Type IV pili used for twitching motility are not the same as the Type IV secretion system. The Type IV secretion system is associated with conjugative pili and transfer between cells.
What is a mutation?
A change in DNA sequence.
What is the wild type?
The strain found in nature or the standard reference form.
What is a mutant?
A strain that carries a DNA sequence change.
What is genotype?
The genetic makeup or nucleotide sequence of an organism.
What is phenotype?
The observable traits resulting from the genotype.
What is a spontaneous mutation?
A mutation that arises without an external mutagen, often from replication errors or tautomeric shifts.
What is an induced mutation?
A mutation caused by an external agent such as radiation or chemicals.
What is a point mutation?
A change in a single nucleotide.
What is a missense mutation?
A point mutation that changes one amino acid to another.
What is a nonsense mutation?
A point mutation that creates a stop codon.
What is a silent mutation?
A point mutation that changes the DNA sequence but not the amino acid.
Why are silent mutations common at the third base?

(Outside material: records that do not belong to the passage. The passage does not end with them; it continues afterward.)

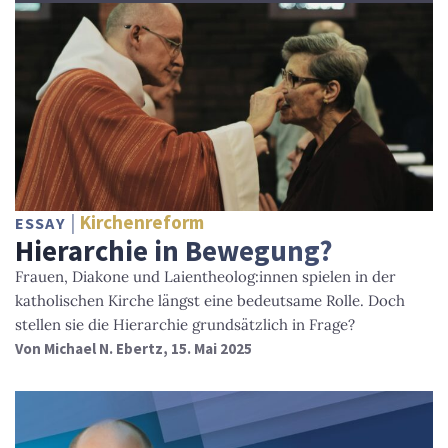
Kirchenreform
ESSAY
Hierarchie in Bewegung?
Frauen, Diakone und Laientheolog:innen spielen in der
katholischen Kirche längst eine bedeutsame Rolle. Doch
stellen sie die Hierarchie grundsätzlich in Frage?
Von
Michael N. Ebertz
, 15. Mai 2025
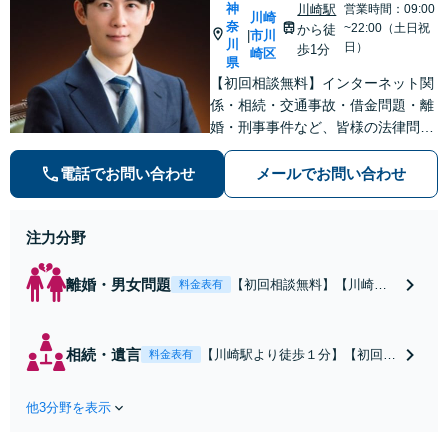
神
川崎駅
営業時間：09:00
川崎
奈
~22:00（土日祝
から徒
市川
|
川
日）
歩1分
崎区
県
【初回相談無料】インターネット関
係・相続・交通事故・借金問題・離
婚・刑事事件など、皆様の法律問題
を解決すべく、親身になって取り組
みます。クチコミ・リピーターの方
電話でお問い合わせ
メールでお問い合わせ
も多数。お気軽にお問い合わせ下さ
い。
注力分野
離婚・男女問題
【初回相談無料】【川崎駅
料金表有
徒歩1分】不貞行為の慰謝料
（請求された／請求した
い）・熟年離婚・年金分
相続・遺言
【川崎駅より徒歩１分】【初回相
料金表有
割・婚姻費用・養育費・財
談無料】遺産相続トラブルや遺言
産分与・離婚の慰謝料など
作成などの相続問題に豊富な実績
実績多数。川崎地域に根ざ
他3分野を表示
があります。安心・信頼・丁寧を
した弁護士として、あなた
心がけ，質の高いリーガルサービ
の人生の再スタートを全力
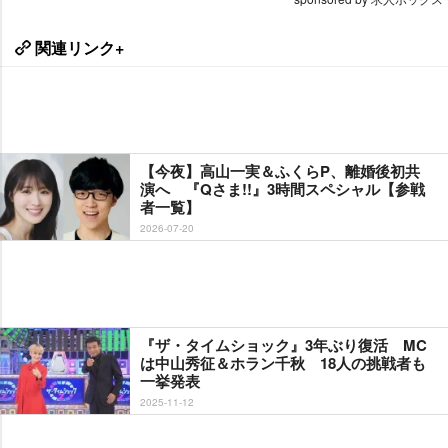
関連リンク+
【今夜】高山一実＆ふくらP、離婚後初共
演へ 『Qさま!!』3時間スペシャル【参戦
者一覧】
2026-07-20
『ザ・タイムショック』3年ぶり復活 MC
は中山秀征＆ホラン千秋 18人の挑戦者も
一挙発表
2025-11-12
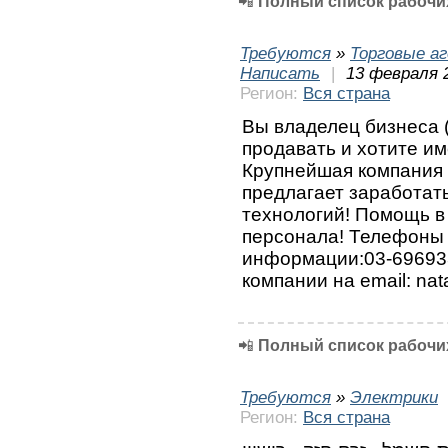
📲
Полный список рабочих
Требуются
»
Торговые а
Написать
|
13 февраля 
Регион:
Вся страна
Вы владелец бизнеса 
продавать и хотите и
Крупнейшая компания 
предлагает заработать
технологий! Помощь в
персонала! Телефоны
информации:03-69693
компании на email: natal
📲
Полный список рабочих
Требуются
»
Электрики
Регион:
Вся страна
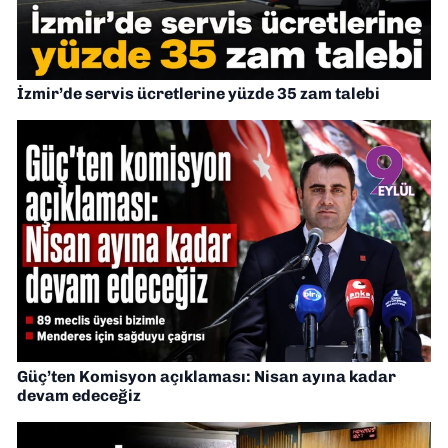
İzmir’de servis ücretlerine yüzde 35 zam talebi
Güç’ten Komisyon açıklaması: Nisan ayına kadar
devam edeceğiz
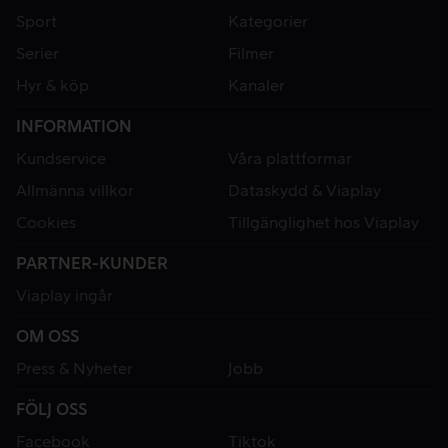
Sport
Kategorier
Serier
Filmer
Hyr & köp
Kanaler
INFORMATION
Kundservice
Våra plattformar
Allmänna villkor
Dataskydd & Viaplay
Cookies
Tillgänglighet hos Viaplay
PARTNER-KUNDER
Viaplay ingår
OM OSS
Press & Nyheter
Jobb
FÖLJ OSS
Facebook
Tiktok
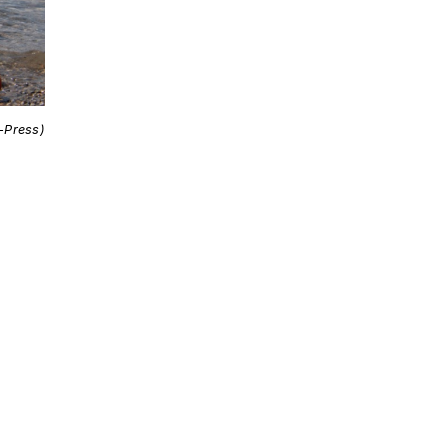
i-Press)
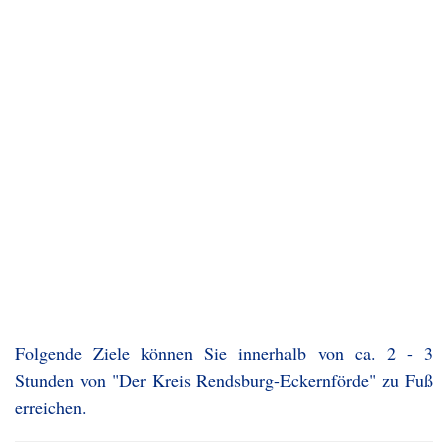
Folgende Ziele können Sie innerhalb von ca. 2 - 3
Stunden von "Der Kreis Rendsburg-Eckernförde" zu Fuß
erreichen.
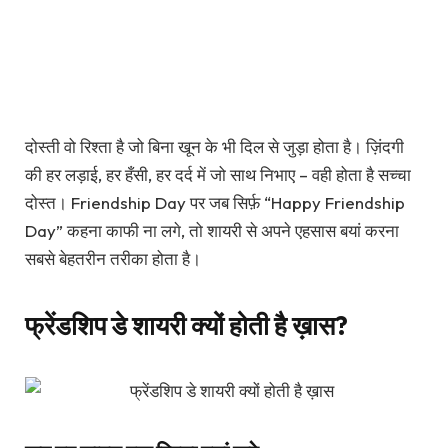
दोस्ती वो रिश्ता है जो बिना खून के भी दिल से जुड़ा होता है। ज़िंदगी
की हर लड़ाई, हर हँसी, हर दर्द में जो साथ निभाए – वही होता है सच्चा
दोस्त। Friendship Day पर जब सिर्फ़ “Happy Friendship
Day” कहना काफी ना लगे, तो शायरी से अपने एहसास बयां करना
सबसे बेहतरीन तरीका होता है।
फ्रेंडशिप डे शायरी क्यों होती है ख़ास?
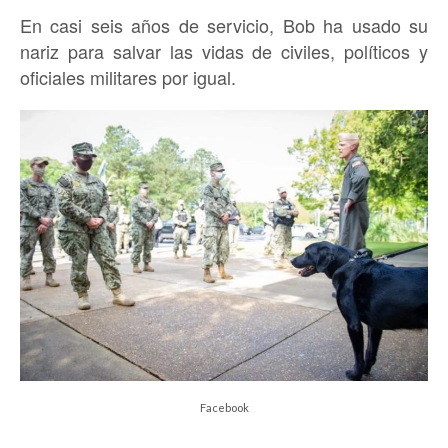
En casi seis años de servicio, Bob ha usado su
nariz para salvar las vidas de civiles, políticos y
oficiales militares por igual.
Facebook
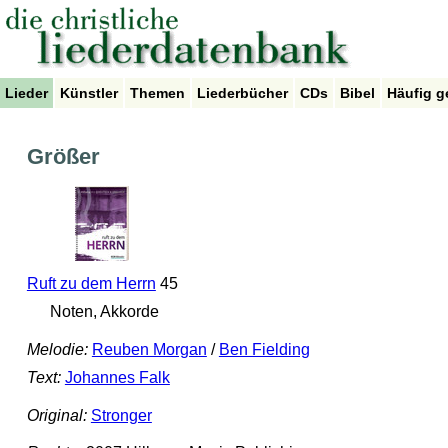
Lieder
Künstler
Themen
Liederbücher
CDs
Bibel
Häufig g
Größer
Ruft zu dem Herrn
45
Noten, Akkorde
Melodie:
Reuben Morgan
/
Ben Fielding
Text:
Johannes Falk
Original:
Stronger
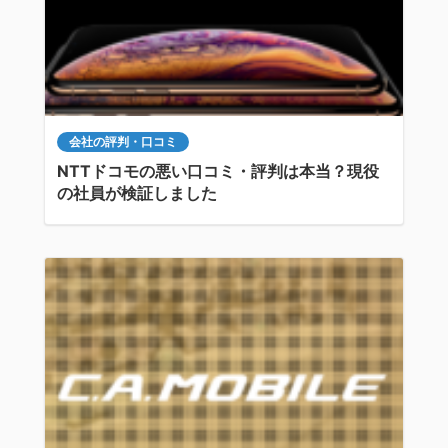
会社の評判・口コミ
NTTドコモの悪い口コミ・評判は本当？現役
の社員が検証しました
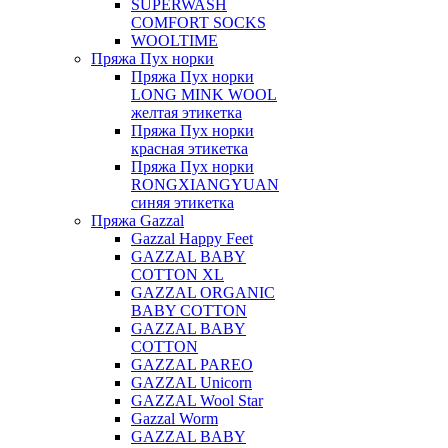
SUPERWASH
COMFORT SOCKS
WOOLTIME
Пряжа Пух норки
Пряжа Пух норки
LONG MINK WOOL
желтая этикетка
Пряжа Пух норки
красная этикетка
Пряжа Пух норки
RONGXIANGYUAN
синяя этикетка
Пряжа Gazzal
Gazzal Happy Feet
GAZZAL BABY
COTTON XL
GAZZAL ORGANIC
BABY COTTON
GAZZAL BABY
COTTON
GAZZAL PAREO
GAZZAL Unicorn
GAZZAL Wool Star
Gazzal Worm
GAZZAL BABY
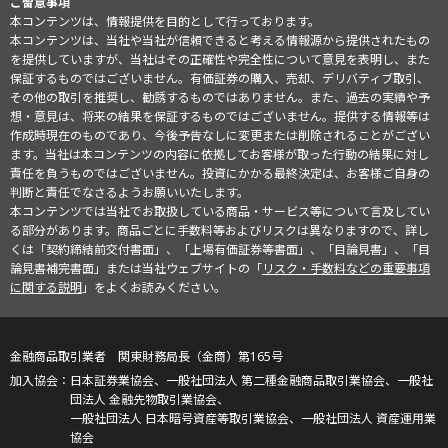
ご留意事項
本コンテンツは、情報提供を目的として行っております。
本コンテンツは、当社や当社が信頼できると考える情報源から提供されたもの
を提供していますが、当社はその正確性や完全性について意見を表明し、また
保証するものではございません。有価証券の購入、売却、デリバティブ取引、
その他の取引を推奨し、勧誘するものではありません。また、過去の実績や予
想・意見は、将来の結果を保証するものではございません。提供する情報等は
作成時現在のものであり、今後予告なしに変更または削除されることがござい
ます。当社は本コンテンツの内容に依拠してお客様が取った行動の結果に対し
責任を負うものではございません。投資にかかる最終決定は、お客様ご自身の
判断と責任でなさるようお願いいたします。
本コンテンツでは当社でお取扱している商品・サービス等について言及してい
る部分があります。商品ごとに手数料等およびリスクは異なりますので、詳し
くは「契約締結前交付書面」、「上場有価証券等書面」、「目論見書」、「目
論見書補完書面」または当社ウェブサイトの「
リスク・手数料などの重要事項
に関する説明
」をよくお読みください。
金融商品取引業者 関東財務局長（金商）第165号
日本証券業協会、一般社団法人 第二種金融商品取引業協会、一般社
団法人 金融先物取引業協会、
一般社団法人 日本暗号資産等取引業協会、一般社団法人 資産運用業
協会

Because wobble and code degeneracy often make third-base changes non-disruptive.
How can UV light cause mutations?
It can create pyrimidine dimers that distort DNA and lead to replication errors.
What are the three major ways bacteria acquire new DNA?
Transformation, transduction, and conjugation.
What is transformation?
Uptake of free DNA from the environment.
What is transduction?
Transfer of DNA by a bacteriophage.
What is conjugation?
Transfer of DNA directly from one bacterial cell to another through cell-to-cell contact.
Which horizontal gene transfer process requires a Type IV secretion system?
Conjugation.
What is a biofilm?
A community of microbes attached to a surface and embedded in a self-produced extracellular matrix.
What is the biofilm matrix mainly made of?
Mostly polysaccharides, plus proteins and extracellular DNA.
What kinds of surfaces can biofilms form on?
Biotic and abiotic surfaces.
What are the major stages of the biofilm life cycle?
Attachment, colonization, development or maturation, and dispersal.
What happens during attachment?
Cells initially stick to a suitable surface.
What happens during colonization?
Cells grow on the surface and begin producing matrix material.
What happens during biofilm maturation?
A three-dimensional matrix community forms, often with water channels.
What happens during dispersal?
Cells leave the biofilm and return to a planktonic state.
Why are water channels important in biofilms?
They help movement of nutrients and waste through the biofilm.
Why are polysaccharides so important in biofilms?
They are the main structural glue that holds the biofilm together.
What kinds of forces help hold a biofilm together?
Hydrogen bonding, ionic interactions, electrostatic forces, and van der Waals interactions.
Why are biofilms protective?
They help resist physical stress, predators, antimicrobials, and environmental fluctuations.
How can biofilms help bacteria get nutrients?
They trap extracellular enzymes and keep cells close to nutrient sources.
How can biofilms help bacterial cooperation?
Cells are close together, so they can exchange signals, genes, and metabolites more easily.
What is cyclic di-GMP?
A bacterial intracellular signaling molecule that strongly promotes biofilm formation and sessility.